1. Die Feststellungen des Landgerichts tragen nicht die Wertung, der Angeklagte sei Täter der tateinheitlichen Einfuhr von Betäubungsmitteln in nicht geringer Menge gewesen.

a) Zwar ist es nach der Rechtsprechung des Bundesgerichtshofs nicht erforderlich, dass der Täter der Einfuhr die Betäubungsmittel eigenhändig ins Inland verbringt. Vielmehr kann auch derjenige, der die Betäubungsmittel nicht selbst nach Deutschland transportiert, Mittäter der Einfuhr des unmittelbar handelnden Täters sein, wenn er einen Tatbeitrag erbringt, der sich bei wertender Betrachtung nicht bloß als Förderung fremden Tuns, sondern als Teil der zur Tatbestandsverwirklichung führenden Tätigkeit aller Mitwirkenden darstellt, und die Tathandlungen der anderen als Ergänzung seines eigenen Tatanteils erscheinen lässt (st. Rspr.; vgl. BGH, Beschluss vom 23. November 2020 - 3 StR 380/20 mwN). Wesentliche, in eine wertende Gesamtbetrachtung einzubeziehende, für die Täterschaft sprechende Anhaltspunkte sind dabei der Grad des Interesses am Taterfolg, der Einfluss bei der Vorbereitung und Planung der Tat, der Umfang der Tatbeteiligung und die Teilhabe an der Tatherrschaft oder jedenfalls der Wille dazu; entscheidender Bezugspunkt all dieser Merkmale ist der Einfuhrvorgang selbst (st. Rspr. BGH aaO). Hat der mit den zu beschaffenden Betäubungsmitteln Handel treibende Beteiligte hingegen keinen Einfluss auf den Einfuhrvorgang und wartet er nur darauf, dass der Lieferant ihm die eingeführten Betäubungsmittel bringt, ist er zwar wegen Handeltreibens mit Betäubungsmitteln und gegebenenfalls wegen Teilnahme an der Einfuhr strafbar, jedoch nicht Mittäter der Einfuhr (vgl. BGH, Beschluss vom 8. September 2016 - 1 StR 232/16 mwN).

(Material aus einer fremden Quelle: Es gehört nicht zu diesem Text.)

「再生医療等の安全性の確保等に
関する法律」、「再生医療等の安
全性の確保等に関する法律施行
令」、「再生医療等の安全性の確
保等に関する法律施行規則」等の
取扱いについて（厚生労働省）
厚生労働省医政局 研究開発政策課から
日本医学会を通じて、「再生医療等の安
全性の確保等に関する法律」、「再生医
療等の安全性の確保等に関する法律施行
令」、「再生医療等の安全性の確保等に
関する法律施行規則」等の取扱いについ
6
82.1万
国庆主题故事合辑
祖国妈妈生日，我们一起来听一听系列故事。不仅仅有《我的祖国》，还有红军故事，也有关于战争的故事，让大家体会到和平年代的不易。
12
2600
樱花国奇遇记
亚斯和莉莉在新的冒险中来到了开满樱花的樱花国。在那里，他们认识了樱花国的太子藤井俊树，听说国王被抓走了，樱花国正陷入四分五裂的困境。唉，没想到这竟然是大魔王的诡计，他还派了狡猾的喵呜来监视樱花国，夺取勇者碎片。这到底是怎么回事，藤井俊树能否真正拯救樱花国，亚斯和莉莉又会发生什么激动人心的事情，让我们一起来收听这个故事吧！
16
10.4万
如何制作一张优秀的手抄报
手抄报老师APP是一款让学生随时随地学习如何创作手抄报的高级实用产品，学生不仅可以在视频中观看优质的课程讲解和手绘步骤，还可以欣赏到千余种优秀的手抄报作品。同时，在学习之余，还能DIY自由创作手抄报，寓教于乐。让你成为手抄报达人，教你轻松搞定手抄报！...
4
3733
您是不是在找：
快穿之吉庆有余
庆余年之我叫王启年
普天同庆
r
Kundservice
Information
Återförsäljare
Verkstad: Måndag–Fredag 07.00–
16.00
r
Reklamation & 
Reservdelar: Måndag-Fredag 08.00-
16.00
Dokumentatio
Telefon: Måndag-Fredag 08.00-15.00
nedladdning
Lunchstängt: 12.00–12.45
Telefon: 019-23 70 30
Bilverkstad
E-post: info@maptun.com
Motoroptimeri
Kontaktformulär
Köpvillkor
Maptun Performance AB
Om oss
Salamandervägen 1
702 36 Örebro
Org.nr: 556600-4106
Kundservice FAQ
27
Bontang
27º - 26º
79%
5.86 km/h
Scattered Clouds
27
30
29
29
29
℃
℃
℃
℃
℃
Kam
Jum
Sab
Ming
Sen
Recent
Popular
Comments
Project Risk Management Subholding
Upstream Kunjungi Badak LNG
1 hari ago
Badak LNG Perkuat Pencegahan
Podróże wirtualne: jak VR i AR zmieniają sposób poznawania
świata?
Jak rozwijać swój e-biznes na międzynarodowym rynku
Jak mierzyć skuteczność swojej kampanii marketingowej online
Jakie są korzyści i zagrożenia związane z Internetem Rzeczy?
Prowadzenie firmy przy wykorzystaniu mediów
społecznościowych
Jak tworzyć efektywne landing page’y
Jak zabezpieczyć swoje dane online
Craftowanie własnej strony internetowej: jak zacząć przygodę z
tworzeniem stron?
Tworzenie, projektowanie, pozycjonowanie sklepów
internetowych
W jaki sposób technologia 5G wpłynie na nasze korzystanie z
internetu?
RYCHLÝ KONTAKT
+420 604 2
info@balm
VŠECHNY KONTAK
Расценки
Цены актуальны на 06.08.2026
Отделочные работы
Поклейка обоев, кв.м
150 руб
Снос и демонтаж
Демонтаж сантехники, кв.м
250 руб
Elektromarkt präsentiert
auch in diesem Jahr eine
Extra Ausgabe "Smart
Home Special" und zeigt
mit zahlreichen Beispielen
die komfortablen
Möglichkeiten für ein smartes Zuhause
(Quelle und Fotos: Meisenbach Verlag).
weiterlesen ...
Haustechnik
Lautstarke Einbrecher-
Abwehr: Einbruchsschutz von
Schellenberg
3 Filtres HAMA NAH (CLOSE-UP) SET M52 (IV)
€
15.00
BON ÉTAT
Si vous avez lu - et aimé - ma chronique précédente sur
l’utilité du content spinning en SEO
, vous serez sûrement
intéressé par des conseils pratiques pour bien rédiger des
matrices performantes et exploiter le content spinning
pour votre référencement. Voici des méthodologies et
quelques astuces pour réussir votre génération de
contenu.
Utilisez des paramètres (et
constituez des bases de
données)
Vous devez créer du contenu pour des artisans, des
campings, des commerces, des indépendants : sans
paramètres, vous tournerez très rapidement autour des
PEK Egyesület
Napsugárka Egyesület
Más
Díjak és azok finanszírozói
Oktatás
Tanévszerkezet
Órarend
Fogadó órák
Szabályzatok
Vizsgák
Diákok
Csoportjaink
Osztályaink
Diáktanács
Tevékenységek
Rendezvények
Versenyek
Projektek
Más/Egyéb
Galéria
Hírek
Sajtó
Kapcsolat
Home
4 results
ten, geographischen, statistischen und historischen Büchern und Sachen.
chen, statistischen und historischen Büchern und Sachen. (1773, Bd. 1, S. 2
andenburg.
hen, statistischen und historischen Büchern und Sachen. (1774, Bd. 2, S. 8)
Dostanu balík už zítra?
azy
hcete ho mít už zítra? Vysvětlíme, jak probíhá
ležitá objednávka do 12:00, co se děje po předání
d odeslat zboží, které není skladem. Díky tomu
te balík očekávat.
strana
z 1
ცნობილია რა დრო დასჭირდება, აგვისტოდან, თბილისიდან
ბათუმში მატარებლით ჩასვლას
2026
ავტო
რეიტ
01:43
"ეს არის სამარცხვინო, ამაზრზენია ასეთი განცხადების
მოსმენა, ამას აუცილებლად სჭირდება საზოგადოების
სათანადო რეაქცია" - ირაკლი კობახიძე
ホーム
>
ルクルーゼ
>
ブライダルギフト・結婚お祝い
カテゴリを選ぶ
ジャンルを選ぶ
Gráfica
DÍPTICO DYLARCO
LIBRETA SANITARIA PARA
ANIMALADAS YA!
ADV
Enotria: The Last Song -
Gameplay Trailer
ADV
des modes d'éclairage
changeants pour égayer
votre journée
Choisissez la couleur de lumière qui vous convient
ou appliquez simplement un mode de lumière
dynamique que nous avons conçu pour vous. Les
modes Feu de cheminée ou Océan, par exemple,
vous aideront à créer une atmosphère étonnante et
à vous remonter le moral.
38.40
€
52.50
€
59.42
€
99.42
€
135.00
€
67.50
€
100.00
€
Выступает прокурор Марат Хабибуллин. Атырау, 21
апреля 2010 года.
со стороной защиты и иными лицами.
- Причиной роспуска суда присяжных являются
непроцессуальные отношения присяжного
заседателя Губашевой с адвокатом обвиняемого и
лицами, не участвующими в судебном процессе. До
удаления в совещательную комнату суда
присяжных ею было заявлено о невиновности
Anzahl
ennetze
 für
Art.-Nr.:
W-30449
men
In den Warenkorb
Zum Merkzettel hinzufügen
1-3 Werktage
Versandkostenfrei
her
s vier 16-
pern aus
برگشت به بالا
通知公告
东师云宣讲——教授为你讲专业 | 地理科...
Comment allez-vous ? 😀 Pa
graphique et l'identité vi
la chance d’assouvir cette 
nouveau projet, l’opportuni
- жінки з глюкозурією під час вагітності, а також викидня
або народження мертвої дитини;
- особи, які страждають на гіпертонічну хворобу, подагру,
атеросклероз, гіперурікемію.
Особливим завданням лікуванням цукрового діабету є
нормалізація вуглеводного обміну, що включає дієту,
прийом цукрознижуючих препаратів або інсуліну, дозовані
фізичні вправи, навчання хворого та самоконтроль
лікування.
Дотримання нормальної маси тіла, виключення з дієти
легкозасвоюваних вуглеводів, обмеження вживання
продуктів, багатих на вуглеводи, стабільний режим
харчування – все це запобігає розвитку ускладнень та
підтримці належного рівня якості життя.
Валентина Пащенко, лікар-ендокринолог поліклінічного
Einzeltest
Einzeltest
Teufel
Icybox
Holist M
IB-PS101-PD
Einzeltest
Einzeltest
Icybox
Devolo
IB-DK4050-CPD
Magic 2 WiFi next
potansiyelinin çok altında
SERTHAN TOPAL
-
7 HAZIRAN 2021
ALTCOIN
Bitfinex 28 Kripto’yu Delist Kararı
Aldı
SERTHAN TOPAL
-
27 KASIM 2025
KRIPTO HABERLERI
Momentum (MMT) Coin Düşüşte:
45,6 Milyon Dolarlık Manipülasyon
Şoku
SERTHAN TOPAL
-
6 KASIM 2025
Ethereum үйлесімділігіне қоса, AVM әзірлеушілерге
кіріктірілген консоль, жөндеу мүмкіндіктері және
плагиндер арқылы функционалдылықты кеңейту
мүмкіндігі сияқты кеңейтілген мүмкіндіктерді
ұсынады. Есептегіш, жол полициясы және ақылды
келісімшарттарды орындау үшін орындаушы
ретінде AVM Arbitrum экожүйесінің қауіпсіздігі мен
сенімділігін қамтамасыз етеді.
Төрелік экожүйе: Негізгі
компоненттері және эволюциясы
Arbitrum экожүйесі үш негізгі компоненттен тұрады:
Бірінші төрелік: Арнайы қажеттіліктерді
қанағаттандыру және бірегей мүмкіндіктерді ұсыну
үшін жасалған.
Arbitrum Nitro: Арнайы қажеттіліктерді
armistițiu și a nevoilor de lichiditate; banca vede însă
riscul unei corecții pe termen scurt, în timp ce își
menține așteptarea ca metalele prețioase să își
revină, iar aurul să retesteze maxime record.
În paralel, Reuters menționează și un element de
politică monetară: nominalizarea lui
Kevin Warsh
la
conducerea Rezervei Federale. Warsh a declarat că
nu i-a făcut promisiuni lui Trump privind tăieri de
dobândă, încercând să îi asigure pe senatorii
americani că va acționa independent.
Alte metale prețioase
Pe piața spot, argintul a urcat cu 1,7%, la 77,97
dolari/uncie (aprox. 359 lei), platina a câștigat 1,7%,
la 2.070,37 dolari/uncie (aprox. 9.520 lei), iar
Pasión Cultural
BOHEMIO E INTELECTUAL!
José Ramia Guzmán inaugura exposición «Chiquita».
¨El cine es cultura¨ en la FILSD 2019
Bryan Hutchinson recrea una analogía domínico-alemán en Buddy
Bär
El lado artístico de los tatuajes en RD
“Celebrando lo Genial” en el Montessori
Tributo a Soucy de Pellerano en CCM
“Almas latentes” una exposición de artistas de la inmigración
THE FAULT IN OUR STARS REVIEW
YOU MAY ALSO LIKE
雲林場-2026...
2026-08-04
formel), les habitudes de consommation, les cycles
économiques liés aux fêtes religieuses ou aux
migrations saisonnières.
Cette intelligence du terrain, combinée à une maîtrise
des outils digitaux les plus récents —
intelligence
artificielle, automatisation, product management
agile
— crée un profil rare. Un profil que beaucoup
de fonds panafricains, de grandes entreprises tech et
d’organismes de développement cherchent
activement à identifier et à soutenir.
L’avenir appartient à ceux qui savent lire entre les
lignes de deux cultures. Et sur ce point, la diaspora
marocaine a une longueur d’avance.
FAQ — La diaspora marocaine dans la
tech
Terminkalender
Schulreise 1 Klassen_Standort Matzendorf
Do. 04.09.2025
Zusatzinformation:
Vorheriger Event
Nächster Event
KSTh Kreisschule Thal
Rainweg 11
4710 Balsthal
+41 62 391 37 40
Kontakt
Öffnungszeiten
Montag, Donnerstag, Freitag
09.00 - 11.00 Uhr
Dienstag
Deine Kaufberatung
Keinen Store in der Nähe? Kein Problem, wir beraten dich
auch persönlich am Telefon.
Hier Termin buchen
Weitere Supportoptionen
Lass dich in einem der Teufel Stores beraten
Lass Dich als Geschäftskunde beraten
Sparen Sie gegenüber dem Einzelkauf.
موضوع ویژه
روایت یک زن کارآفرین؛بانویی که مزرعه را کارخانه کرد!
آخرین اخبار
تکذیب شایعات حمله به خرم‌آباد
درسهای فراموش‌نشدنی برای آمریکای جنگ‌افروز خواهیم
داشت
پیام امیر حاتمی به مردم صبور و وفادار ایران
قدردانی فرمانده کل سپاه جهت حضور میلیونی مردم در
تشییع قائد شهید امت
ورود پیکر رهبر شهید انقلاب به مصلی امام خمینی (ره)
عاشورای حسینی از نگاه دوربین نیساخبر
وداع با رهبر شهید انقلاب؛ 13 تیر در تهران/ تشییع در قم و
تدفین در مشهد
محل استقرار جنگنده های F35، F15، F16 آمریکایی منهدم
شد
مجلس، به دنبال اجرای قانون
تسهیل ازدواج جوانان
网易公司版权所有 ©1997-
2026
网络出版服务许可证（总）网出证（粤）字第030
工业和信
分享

b) Umstände, die auf eine Tatherrschaft des Angeklagten beim Verbringen der Betäubungsmittel nach Deutschland oder zumindest auf einen dahingehenden Willen schließen ließen oder seinen Einfluss auf die Planung und Durchführung des Transports belegen würden, hat das Landgericht nicht festgestellt.

2. Nach den rechtsfehlerfrei getroffenen Feststellungen ist der Angeklagte jedoch der Beihilfe zur Einfuhr von Betäubungsmitteln in nicht geringer Menge schuldig (§ 30 Abs. 1 Nr. 4 BtMG, § 27 StGB). Er unterstützte vorsätzlich den nichtrevidierenden Mitangeklagten, indem er mit ihm zusammen das Kaufgeld für die Drogen nach Spanien brachte und jenen in B. bei der Organisation der Ausfuhr der Betäubungsmittel begleitete, wobei er am Gelingen des Vorhabens mit Blick auf die von ihm entfalteten Absatzbemühungen, die ihrerseits die Voraussetzungen des täterschaftlichen Handeltreibens mit Betäubungsmitteln in nicht geringer Menge erfüllen, ein eigenes Interesse hatte.

3. Der Senat ändert den Schuldspruch in entsprechender Anwendung des § 354 Abs. 1 StPO wie aus dem Tenor ersichtlich. Angesichts der insoweit erschöpfenden Beweiswürdigung des Landgerichts ist auszuschließen, dass weitergehende Feststellungen, aus denen sich die Voraussetzungen der Mittäterschaft des Angeklagten S. hinsichtlich der Einfuhr ergeben könnten, noch möglich sind. Der Schuldspruchänderung steht § 265 StPO nicht entgegen, da sich der geständige Angeklagte nicht erfolgreicher als geschehen hätte verteidigen können.

4. Die Änderung des Schuldspruchs führt zur Aufhebung der festgesetzten Strafe, weil diese aus einem anderen Strafrahmen zuzumessen ist. Die zugehörigen Feststellungen können bestehen bleiben, weil sie von dem Rechtsfehler nicht betroffen sind.